EXERCISE INSTRUCTIONS:
**A)** Answer these from the article on Erik Brännström:
(i) Which NHL team selected him in the 2017 NHL entry draft, and at what overall position?
(ii) In which season did he debut at the under-16 level, and how many games did he play in the J16 SM?
(iii) In which season did he make his Swedish Hockey League debut?
**B)** Extend the article on Erik Brännström by writing the next part of its playing career section, starting after the last sentence shown.

DOCUMENT TEXT:

Swedish ice hockey player (born 1999)

Erik Brännström (born 2 September 1999) is a Swedish professional ice hockey player who is a defenceman for Lausanne HC of the National League (NL). Brännström was selected 15th overall by the Vegas Golden Knights of the National Hockey League (NHL) in the 2017 NHL entry draft, and was later traded to the Ottawa Senators in 2019. He has also played for the Vancouver Canucks of the NHL, HV71 of the Swedish Hockey League and the SCL Tigers of the NL.

==Playing career==
Brännström played junior hockey with Swedish team HV71. In 2013–14, he debuted at the under-16 level, playing twenty-three games in the J16 SM. The following season Brännström moved on to HV71's J20 SuperElit. In 2015–16, Brännström made his Swedish Hockey League debut.

DATASET RECORDS:
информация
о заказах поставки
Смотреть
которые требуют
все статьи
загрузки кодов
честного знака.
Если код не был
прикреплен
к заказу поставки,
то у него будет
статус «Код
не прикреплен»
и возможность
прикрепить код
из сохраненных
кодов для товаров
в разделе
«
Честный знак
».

==

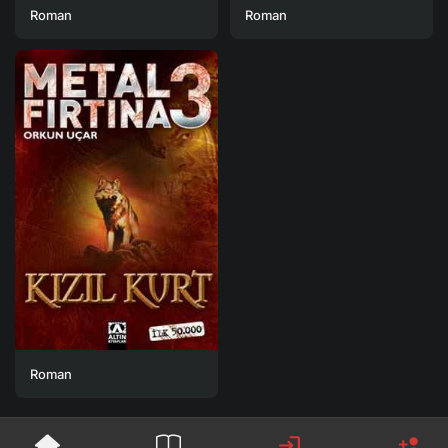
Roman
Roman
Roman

TASK RESPONSES:
**A)**
(i) The Vegas Golden Knights, 15th overall.
(ii) 2013–14, twenty-three games.
(iii) 2015–16.

**B)**
He was drafted 15th overall in the 2017 NHL entry draft by the Vegas Golden Knights and agreed to a three-year, entry-level contract with the Knights on 16 July 2017. He played the 2017–18 season with the HV71 organization. Brännström earned his first NHL recall on 5 May 2018 to help the Golden Knights during their 2018 Stanley Cup playoffs run, but did not appear in any games.

Brännström attended the Golden Knights' 2018 training camp but was reassigned to the American Hockey League (AHL) on 27 September 2018. During the 2018–19 season, Brännström was selected to participate in the 2019 AHL All-Star Game.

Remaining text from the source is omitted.